Analysts say Mugabe would have to fork out huge sums to placate this important grouping, as he did in November 1997 when he gave each of the 50,000 or so former fighters a lump sum of 50,000 Zimbabwe dollars each, as well as other unbudgeted-for perks. The Zimbabwe dollar collapsed in the aftermath of that “black November” decision, setting the country’s economy into a tailspin which continues today.



The embattled Mugabe has bribed traditional leaders in rural areas by giving them new vehicles for their personal use. He has said they can buy fuel from the money they receive from penalties paid by offenders under their jurisdiction. Traditional leaders are empowered by the constitution to try minor crimes in their areas and charge fines.



Analysts note that traditional leaders can easily manipulate their subjects to vote according to their bidding. Food shortages have only made rural communities more dependent on government handouts which come through chiefs.



In past elections, traditional leaders have been ordered to herd their subjects to polling stations where they then “helped them mark their ballots” because they were illiterate. That way Mugabe’s victory in the populous rural areas has been guaranteed. With the latest gifts to the chiefs, their voting pattern is a foregone conclusion. But the urban-rural drift which followed Operation Murambatsvina - where hundreds of thousands of people had their dwellings destroyed, leaving them with no choice but to return to their rural homes - may change voting patterns in the rural areas.
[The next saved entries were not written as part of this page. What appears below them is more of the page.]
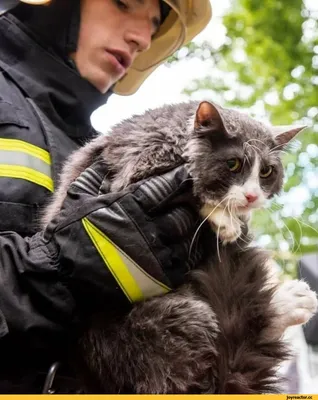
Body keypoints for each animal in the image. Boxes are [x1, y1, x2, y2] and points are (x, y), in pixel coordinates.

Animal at [44, 101, 318, 394]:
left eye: (266, 172)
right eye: (233, 164)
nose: (252, 196)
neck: (179, 137)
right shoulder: (133, 172)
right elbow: (191, 190)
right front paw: (224, 220)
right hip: (176, 321)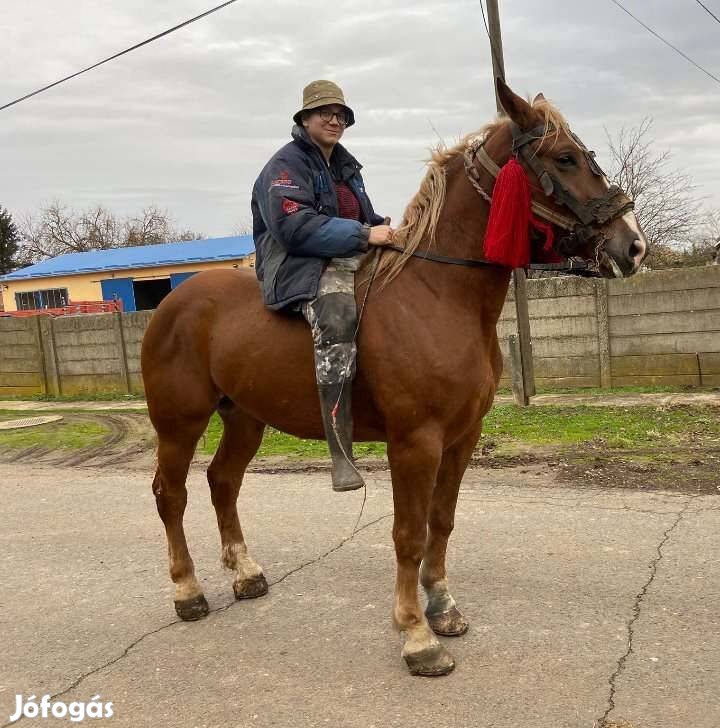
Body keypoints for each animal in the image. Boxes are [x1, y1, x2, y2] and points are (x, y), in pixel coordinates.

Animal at [141, 79, 648, 676]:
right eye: (565, 158)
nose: (633, 244)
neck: (437, 294)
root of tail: (175, 301)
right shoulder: (415, 442)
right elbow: (408, 534)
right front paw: (416, 635)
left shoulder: (461, 438)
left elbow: (441, 522)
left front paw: (443, 607)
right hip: (179, 423)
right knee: (171, 495)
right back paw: (188, 591)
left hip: (244, 419)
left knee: (223, 482)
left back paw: (245, 573)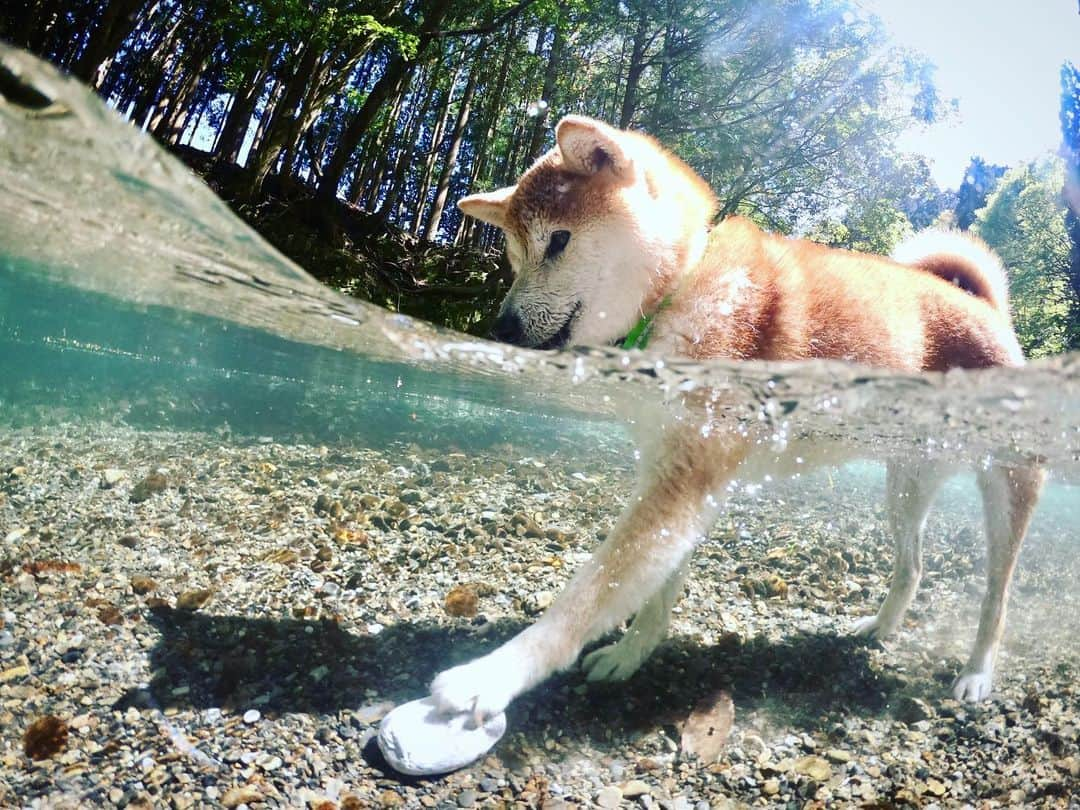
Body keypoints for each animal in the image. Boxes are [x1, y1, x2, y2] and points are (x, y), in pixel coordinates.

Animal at [429, 114, 1036, 721]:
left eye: (558, 240)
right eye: (513, 255)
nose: (500, 330)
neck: (683, 287)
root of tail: (988, 310)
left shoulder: (681, 481)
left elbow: (589, 595)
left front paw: (492, 675)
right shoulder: (677, 480)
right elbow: (658, 589)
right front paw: (631, 654)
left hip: (1007, 483)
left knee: (999, 594)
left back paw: (976, 673)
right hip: (907, 482)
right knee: (913, 567)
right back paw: (879, 627)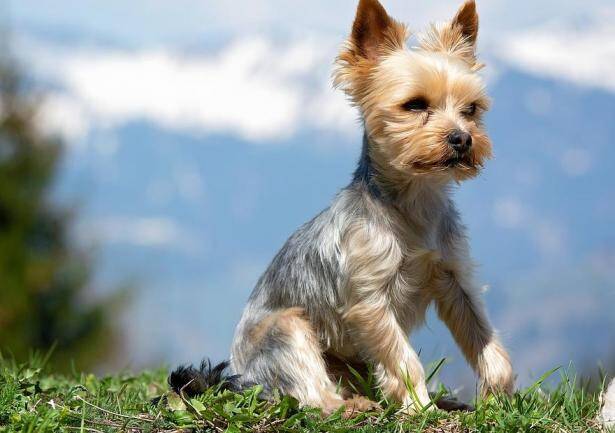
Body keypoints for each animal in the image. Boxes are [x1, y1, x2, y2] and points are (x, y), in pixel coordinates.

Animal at [171, 0, 516, 416]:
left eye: (472, 109)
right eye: (415, 104)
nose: (463, 139)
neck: (414, 203)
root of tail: (238, 375)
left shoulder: (454, 277)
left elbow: (485, 339)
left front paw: (497, 397)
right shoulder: (370, 300)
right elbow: (402, 359)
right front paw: (419, 408)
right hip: (286, 330)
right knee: (312, 396)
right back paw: (353, 405)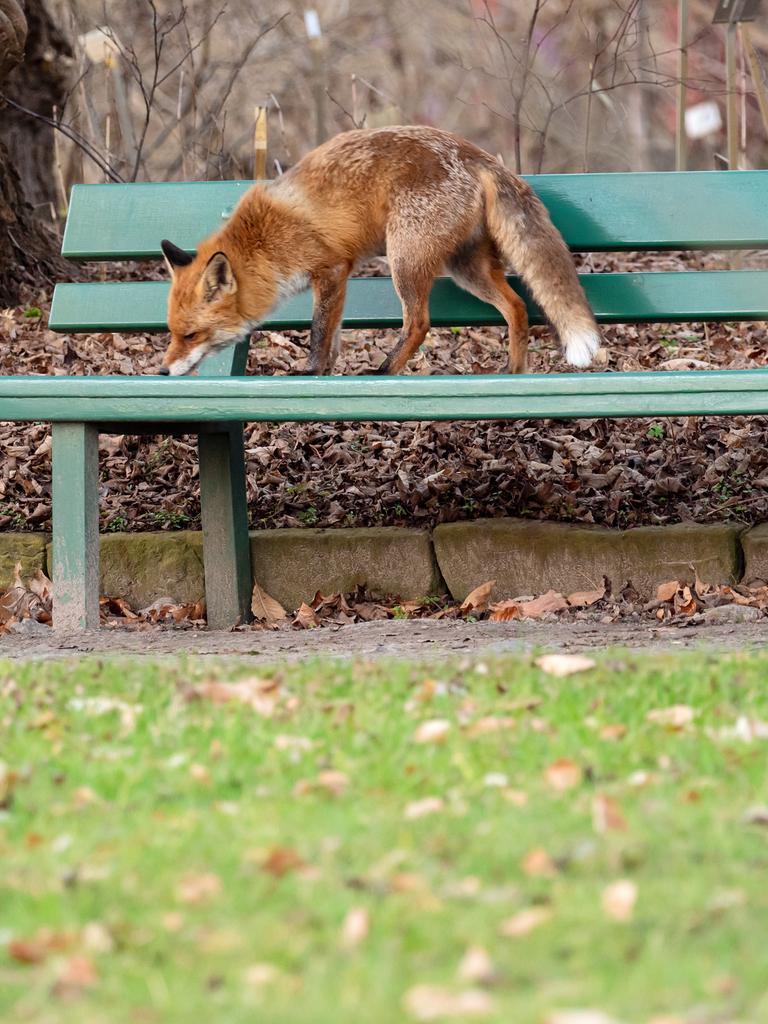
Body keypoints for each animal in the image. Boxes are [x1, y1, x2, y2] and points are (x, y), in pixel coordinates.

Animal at [159, 125, 601, 377]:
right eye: (172, 333)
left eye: (191, 334)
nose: (162, 373)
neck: (261, 243)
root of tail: (477, 155)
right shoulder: (336, 278)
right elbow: (332, 334)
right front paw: (325, 371)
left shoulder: (331, 268)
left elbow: (318, 332)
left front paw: (309, 373)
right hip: (466, 268)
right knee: (517, 306)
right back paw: (514, 369)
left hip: (404, 259)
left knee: (419, 323)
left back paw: (385, 370)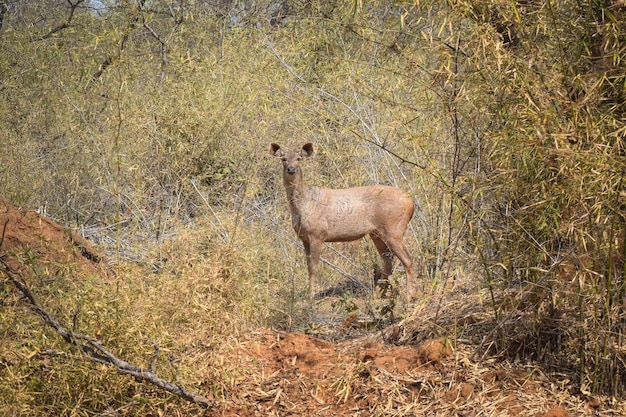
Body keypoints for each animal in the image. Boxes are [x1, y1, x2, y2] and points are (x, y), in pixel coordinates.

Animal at [268, 142, 414, 300]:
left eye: (299, 158)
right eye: (283, 159)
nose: (291, 169)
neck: (302, 205)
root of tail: (411, 202)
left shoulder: (317, 234)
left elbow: (313, 267)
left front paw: (310, 296)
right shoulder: (304, 237)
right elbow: (308, 266)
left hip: (394, 229)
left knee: (407, 259)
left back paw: (408, 296)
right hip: (377, 233)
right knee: (388, 260)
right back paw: (376, 294)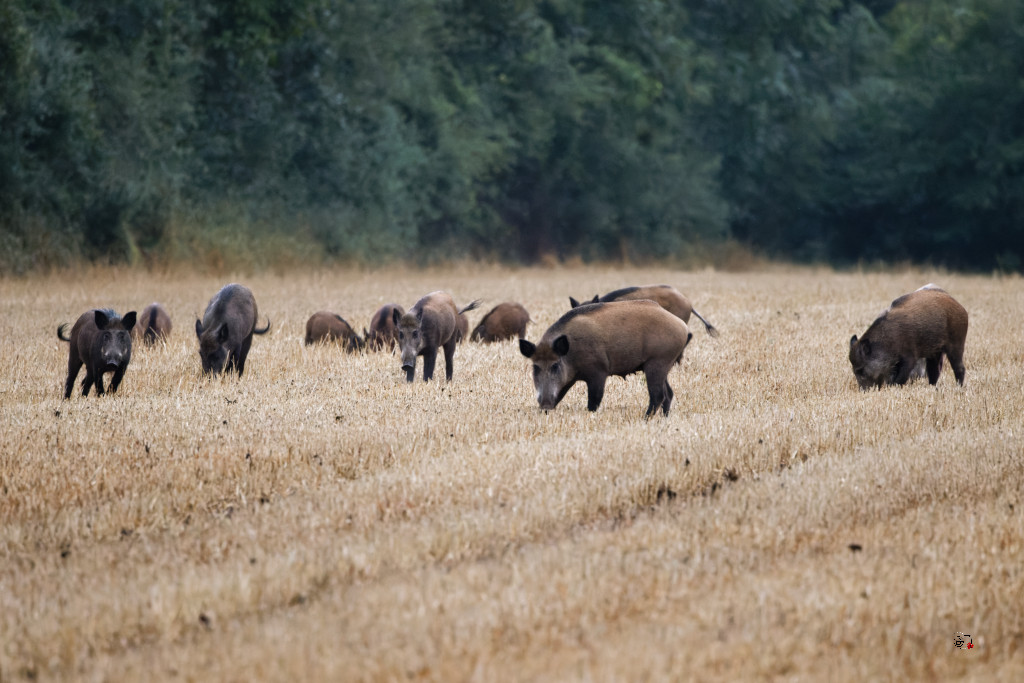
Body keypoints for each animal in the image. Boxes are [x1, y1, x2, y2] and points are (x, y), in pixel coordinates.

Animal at [519, 299, 692, 417]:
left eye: (555, 365)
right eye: (535, 367)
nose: (545, 406)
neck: (571, 354)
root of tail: (683, 327)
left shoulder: (598, 372)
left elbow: (594, 402)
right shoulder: (568, 380)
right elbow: (560, 395)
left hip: (657, 363)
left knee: (658, 395)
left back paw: (644, 419)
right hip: (663, 366)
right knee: (668, 394)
A political scientist at the University of Zimbabwe said Mugabe was personally facing a greater threat from within his own party than from the weakened MDC. He said in recent months Mugabe had begun warming towards a faction led by Rural Amenities Minister Emmerson Mnangagwa who “because of the nature of his portfolio should be closer than anyone to influence the majority rural voters.



“There is no doubt that Mugabe is having more sleepless nights [because of threats] from within his own party than from the MDC,” said the commentator. “He would have loved to have been endorsed as the sole presidential candidate at the March meeting but that did not happen and he is angry. That has driven him closer to the rival faction led by Mnangagwa who sees this as a chance to improve his prospects against Mujuru.”



The political scientist said it was not a coincidence that Sibanda, the head of the war veterans, was also personally close to Mnangagwa. “When it really comes to the elections, we know what the war veterans can do,” he said. “Mugabe would like to use them as his foot soldiers just as he has done in the past. This will undermine Mujuru’s influence. But when it comes to the special congress, there will be so much noise about Mugabe [from the women and youth leagues] we may never hear what Mujuru stands for.”



Another analyst said that a wily Mugabe had cleverly linked his fate to that of his ministers and members of parliament by holding presidential and parliamentary elections at the same time. He said it would be difficult for his members of parliament to “delink” their campaign to the president’s. “It means every MP who is campaigning for ZANU-PF is also campaigning for Mugabe, because if ZANU-PF loses the MP also loses his seat,” he said. “Similarly, one cannot vote for a ZANU-PF MP and not vote for Mugabe.”



But will he survive the extraordinary congress? Analysts say the battle lines are drawn but which way the fight will go is not yet clear.



Norman Chitapi is the pseudonym of an IWPR journalist in Zimbabwe.